* **Work instruction**
From the first line to the last, output the records exactly and drop any images.

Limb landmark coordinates
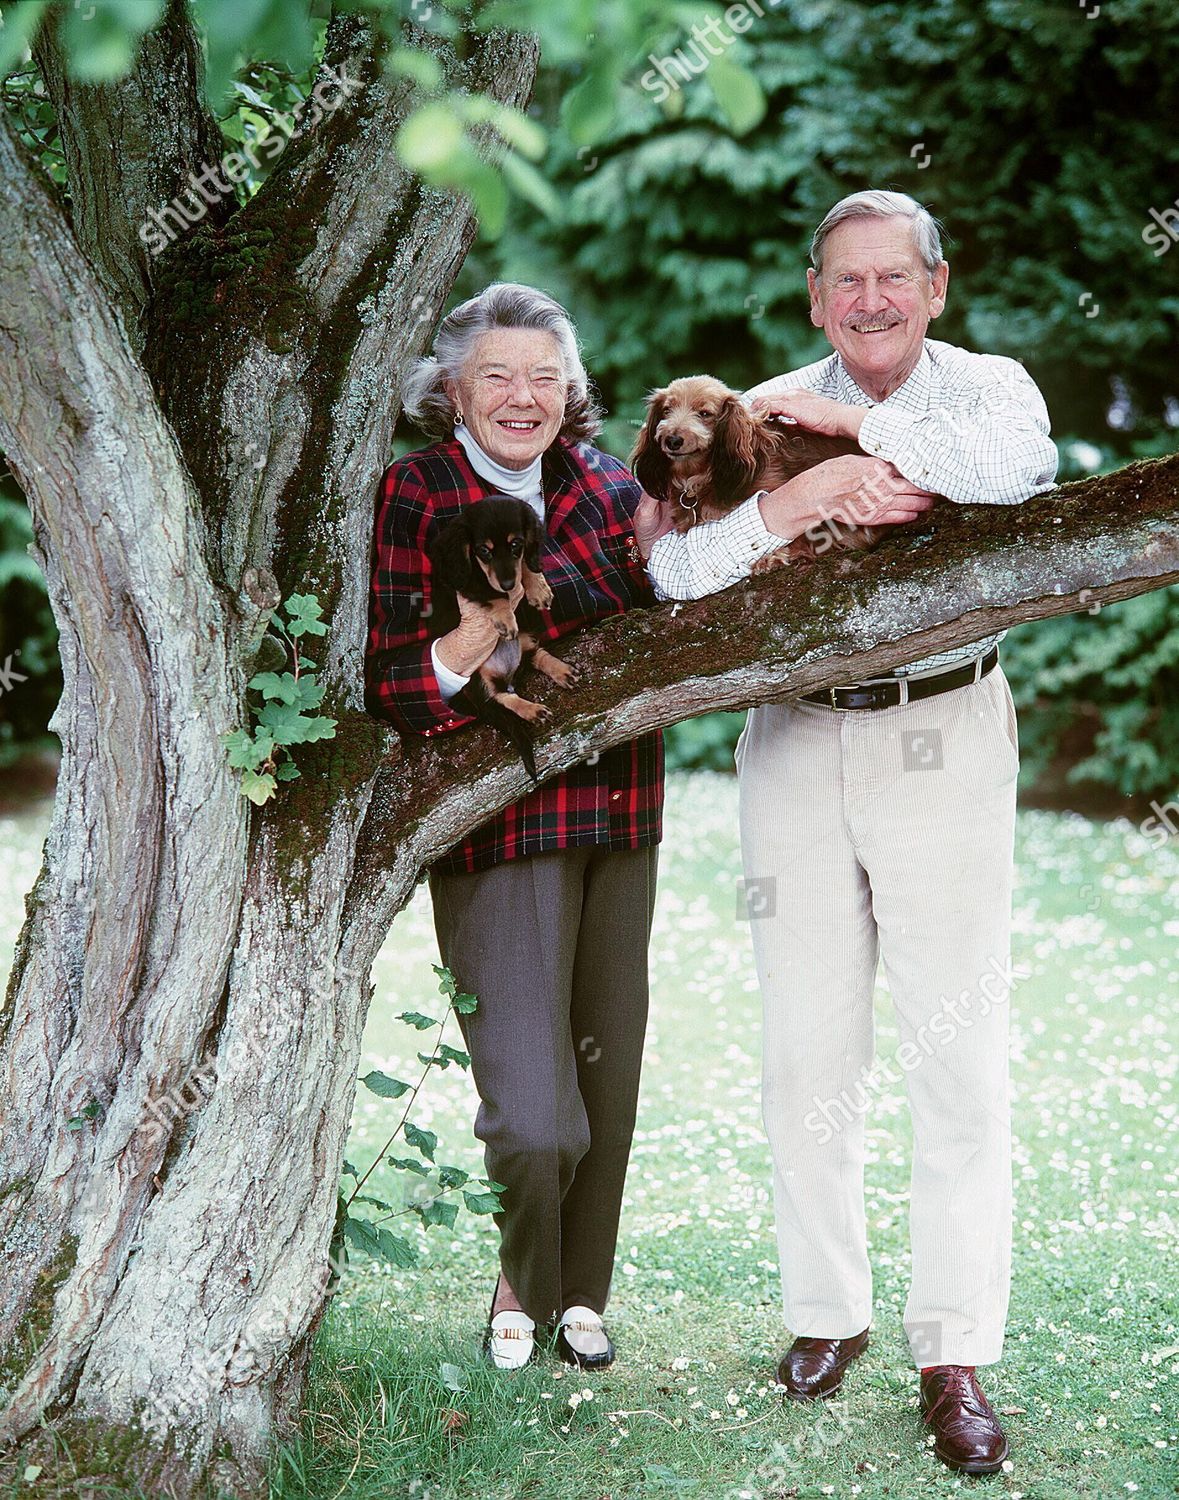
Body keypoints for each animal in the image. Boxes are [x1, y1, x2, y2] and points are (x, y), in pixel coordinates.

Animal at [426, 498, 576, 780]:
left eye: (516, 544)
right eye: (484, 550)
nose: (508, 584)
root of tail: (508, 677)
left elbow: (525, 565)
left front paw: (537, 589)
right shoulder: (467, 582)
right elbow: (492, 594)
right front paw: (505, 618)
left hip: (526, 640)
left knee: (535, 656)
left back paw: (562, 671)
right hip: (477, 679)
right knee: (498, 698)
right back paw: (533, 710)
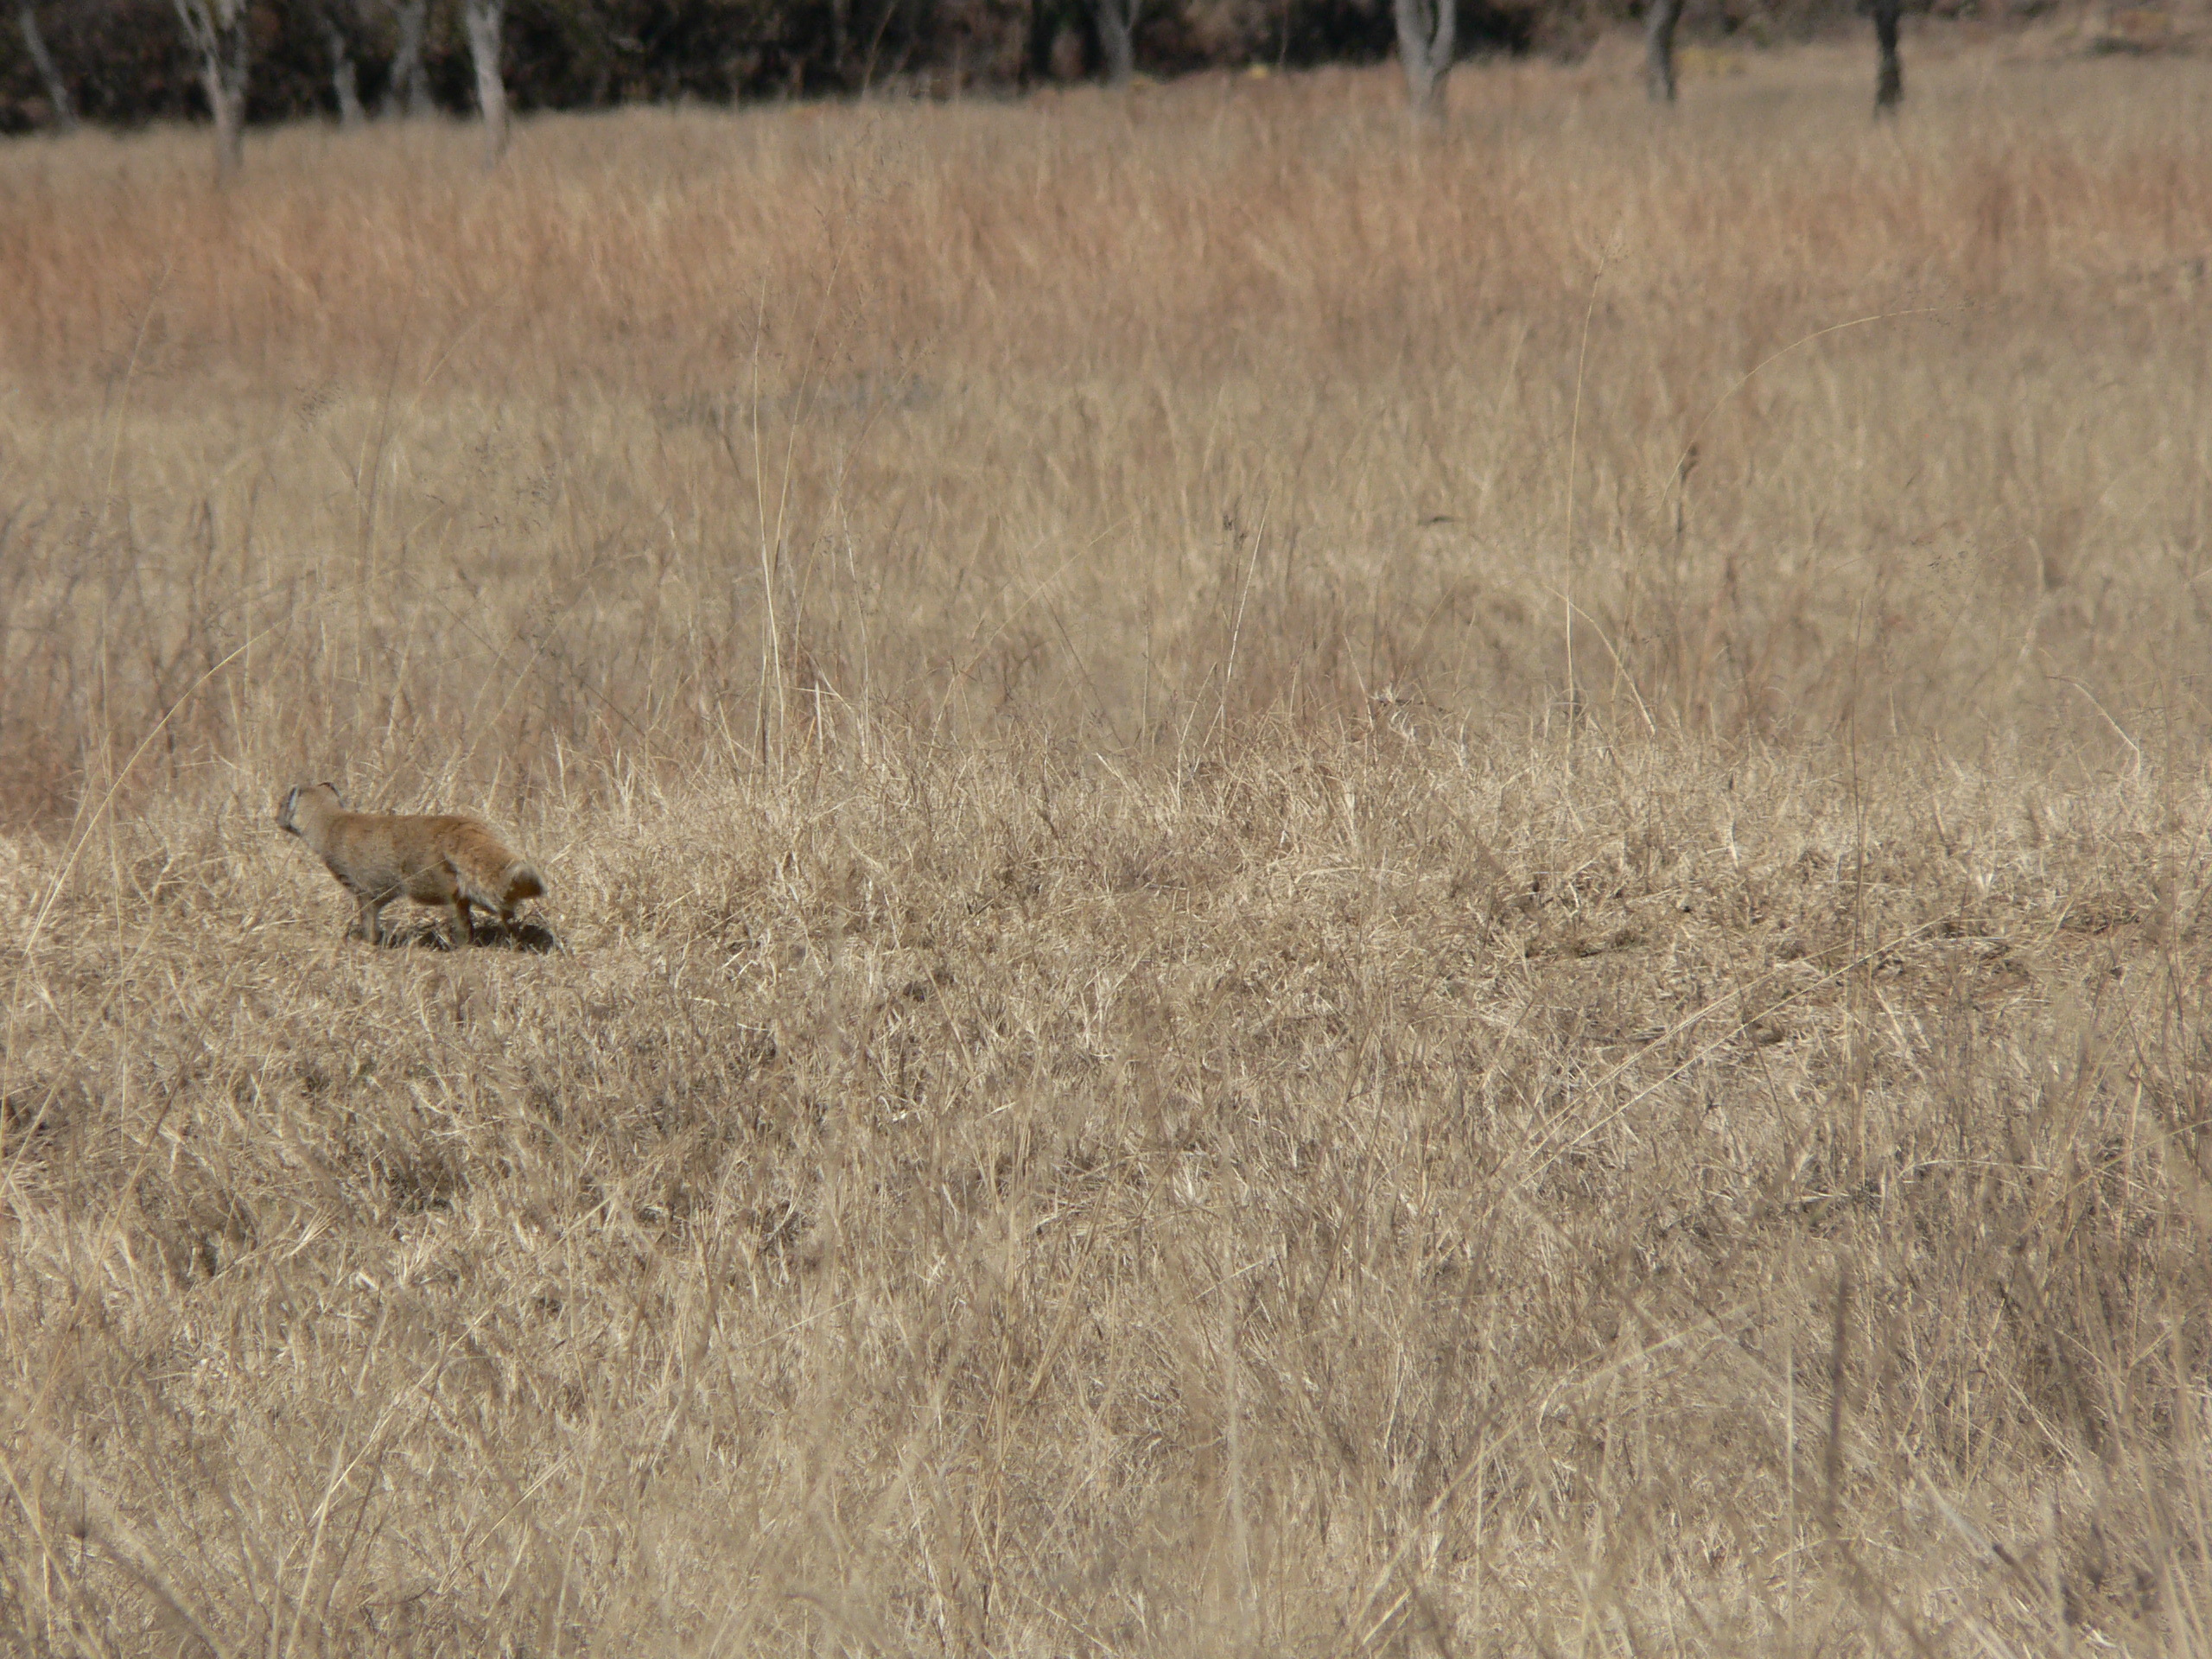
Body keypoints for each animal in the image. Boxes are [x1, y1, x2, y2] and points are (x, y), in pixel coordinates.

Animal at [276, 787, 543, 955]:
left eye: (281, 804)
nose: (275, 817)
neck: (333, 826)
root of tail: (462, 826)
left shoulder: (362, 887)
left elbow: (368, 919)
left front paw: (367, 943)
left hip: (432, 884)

* **Task response**
Body keypoints for each animal in the image. Boxes are [x1, y1, x2, y2] and points are (x, y), in pixel coordinates.

Animal at [426, 498, 576, 780]:
left eye: (516, 544)
right eye: (484, 550)
nose: (508, 584)
root of tail: (508, 677)
left elbow: (525, 565)
left front paw: (537, 589)
right shoulder: (467, 582)
right elbow: (492, 594)
right front paw: (505, 618)
left hip: (526, 640)
left knee: (535, 656)
left back paw: (562, 671)
right hip: (477, 679)
right knee: (498, 698)
right back paw: (533, 710)
Body keypoints for each animal in the image. Boxes are [x1, y1, x2, y2] and points are (x, y), in pixel coordinates.

Animal at [276, 787, 543, 955]:
left eye: (281, 804)
nose: (275, 817)
neck: (333, 826)
root of tail: (462, 826)
left shoulder: (362, 887)
left elbow: (368, 919)
left front paw: (367, 943)
left hip: (432, 884)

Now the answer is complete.